- Robert Townsend as Adamu in "The Bear"
- First appearance: "Pasta"; June 22, 2023;
- Last appearance: "The Original Beef of Chicagoland"; June 25, 2026;
- Created by: Christopher Storer; Joanna Calo;
- Portrayed by: Robert Townsend

In-universe information
- Children: Sydney Adamu (daughter)

= Emmanuel Adamu =

Fictional character, The Bear TV series

Emmanuel Adamu is a fictional character on the FX Network television series The Bear, portrayed by Robert Townsend. the father of chef Sydney Adamu (Ayo Edebiri). Emmanuel Adamu has appeared in 12 episodes of the show, beginning with the season 2 episode "Pasta".

== Background and casting ==
Actor–director Townsend is himself a Chicago native, and his one-man show Living the Shuffle examines his own childhood "being raised on the West Side of Chicago by a single parent. I lived in K Town." Townsend told an interviewer that, cinematically, "When I think about growing up in Chicago, it's Claudine. In Claudine, they lived in the 'hood, but there was so much love, so much joy...When I talk about Chicago, I bring the energy of what Claudine was and what Cooley High was, because there's a lot of love and a lot of great people." Townsend directed Eddie Murphy Raw, wrote and directed and starred in The Five Heartbeats (costarring Harry Lennix, later to guest star on The Bear as James Brooks) and The Meteor Man, and directed Carmen: A Hip Hopera starring Beyoncé, among many other credits over a 45-year career in Hollywood. The Five Heartbeats (1991) is movie about the music industry that the UCLA Film & Television Archive described as "a clear-eyed critique of a business that profits from Black genius while denying Black ownership."

Edebiri wanted "multi-hyphenate" Townsend to play the role of her onscreen dad, joking that he had already raised her as the TV dad of The Parent 'Hood, a 1990s WB Network family sitcom, of which Townsend was also an executive producer. Townsend has described Edebiri as "a baby unicorn...I love her being. As an artist, you respond to people's energy and who they are. We call it that 'it thing' in show business and she has that it thing."

========================

▶ **What you need to do**
1) According to the Emmanuel Adamu article, what is the name of Robert Townsend's one-man show about his Chicago childhood?
2) Translate this sentence from the Emmanuel Adamu article into Spanish: "Emmanuel Adamu is a fictional character on the FX Network television series The Bear, portrayed by Robert Townsend."
3) Continue the Emmanuel Adamu article from its last sentence.

▶ **Dataset extract**
========================

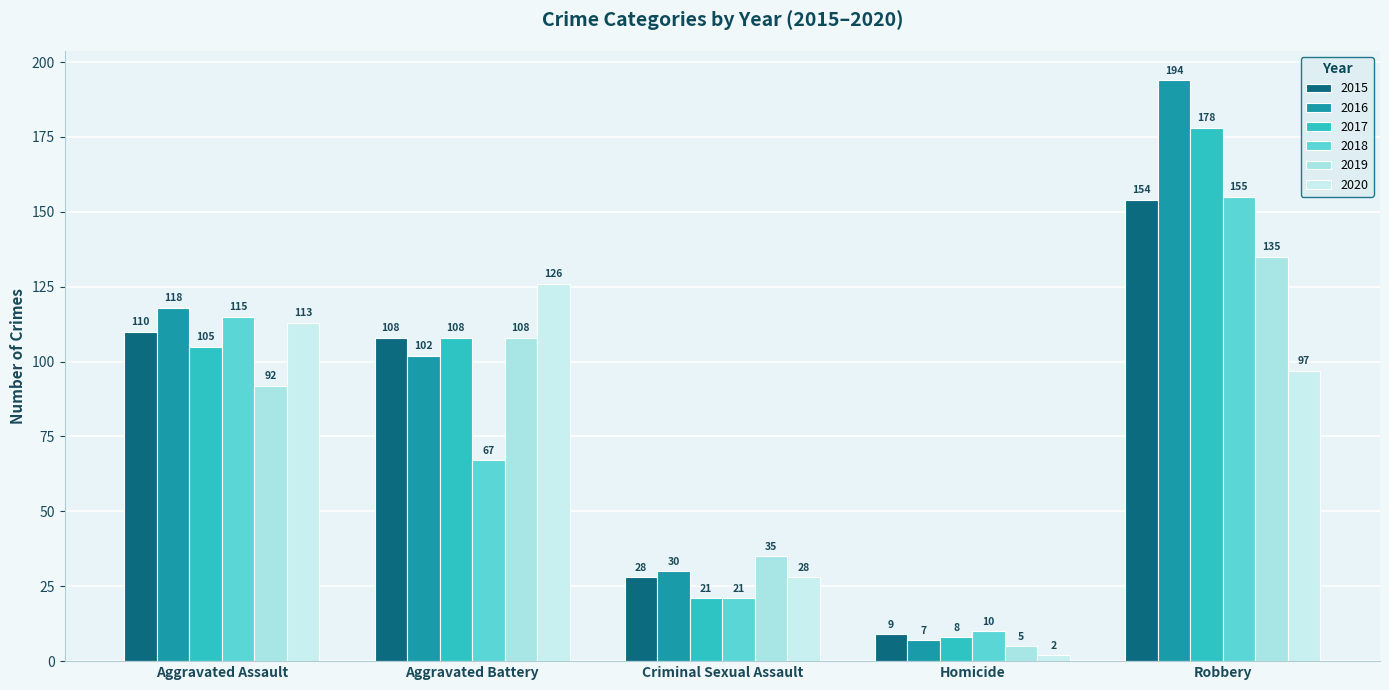

What is the total value across all series at Robbery?

913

========================

▶ **Expected results**
1) Living the Shuffle

2) Emmanuel Adamu es un personaje ficticio de la serie de televisión de FX Network The Bear, interpretado por Robert Townsend.

3)
== Biography ==
Mr. Adamu has been described as "a serious candidate for Father of the Year: supportive, available, cautious, and proud of his child...Emmanuel raised his daughter almost by himself and still did a great job, as Sydney is a young woman who's well aware of who she is and her place in the world. He may seem a little too worried about her, especially the trust she puts in Carmy, but he supports whatever path she decides to take." Emmanuel's wife died when their daughter was young and he was thus a widower and single parent. He raised Sydney in their hometown of Chicago, Illinois, United States.

Syd's dad is first introduced in "Sheridan" as an offscreen voice; Syd apologizes for disturbing his sleep when she makes a noise while heading to work. In "Review," after Syd's ribs and risotto dish gets a good notice in the paper, Marcus comments, "Hey, Syd, congrats. You better tell your pops." He first appears onscreen in "Pasta" and then supports Sydney, cautiously, at the time of the restaurant opening in "Omelette" and "The Bear."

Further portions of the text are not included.